TEXTE ÉTUDIÉ:
- - - - - - -
7) D’où l’existence de l’esprit indépendamment du cerveau
Postulat 4) "on accorde à l'esprit un nombre infini d'états possibles" : c'est très arbitraire. Qu'est-ce qui permet d'affirmer cela ?
Réponse : les mathématiques, pour un mathématicien c’est comme le nez au milieu de la figure. Le grand Professeur de mathématique Souriau s’exclamait même : «Mais, sans infini, il n'y a plus de mathématiques ! ». C’est comme si vous demandiez à un coureur du 100 mètres : « on accorde à l’homme des jambes : qu’est-ce qui permet d’affirmer cela ? » et lui de vous répondre « Eh bien sans jambes il n’y aurait pas de course du 100 mètres... » Mais là encore c’est mal formulé, formulé plus correctement : « l’esprit est capable d’intégrer le concept de l’infini dans ses démonstrations, ce qu’une machine est incapable de faire », simple constat. Et même plus : « l’esprit est capable d’étendre indéfiniment son axiomatique, ce qu’une machine est incapable de faire », un peu plus compliqué, mais toujours de l’ordre du constat.
Conclusion :
cette "démonstration" de Gödel n'en est pas une.
C'est une hypothèse parmi d'autres.
- - - - - - -
ENREGISTREMENTS FOURNIS:
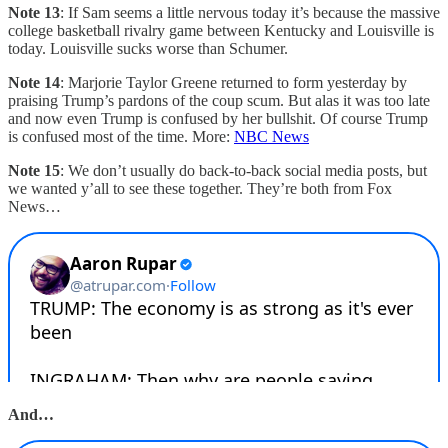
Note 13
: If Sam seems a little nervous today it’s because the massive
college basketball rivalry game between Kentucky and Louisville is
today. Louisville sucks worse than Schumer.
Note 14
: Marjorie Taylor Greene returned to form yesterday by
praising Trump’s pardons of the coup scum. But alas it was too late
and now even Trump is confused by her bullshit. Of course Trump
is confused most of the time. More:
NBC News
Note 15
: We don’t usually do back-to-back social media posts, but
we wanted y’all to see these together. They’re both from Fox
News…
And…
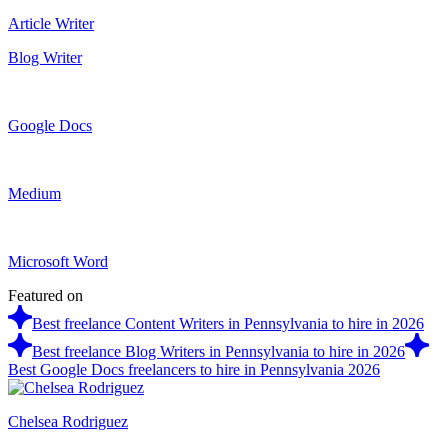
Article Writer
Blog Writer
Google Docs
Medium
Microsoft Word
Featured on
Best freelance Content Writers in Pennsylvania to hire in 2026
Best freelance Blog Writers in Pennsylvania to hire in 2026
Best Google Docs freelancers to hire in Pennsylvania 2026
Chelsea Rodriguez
- - - - - - -
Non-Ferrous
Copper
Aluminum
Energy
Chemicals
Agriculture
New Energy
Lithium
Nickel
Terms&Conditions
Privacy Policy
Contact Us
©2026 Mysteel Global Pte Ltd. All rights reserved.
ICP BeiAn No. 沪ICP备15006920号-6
- - - - - - -
LE PROBLÈME: Recopiez mot pour mot le passage du texte sur l'esprit et l'infini qui va de « 7) D’où l’existence » jusqu'à « d'affirmer cela ? » inclus. Appuyez-vous uniquement sur le texte sur l'esprit et l'infini.

RÉPONSE RÉDIGÉE:
7) D’où l’existence de l’esprit indépendamment du cerveau
Postulat 4) "on accorde à l'esprit un nombre infini d'états possibles" : c'est très arbitraire. Qu'est-ce qui permet d'affirmer cela ?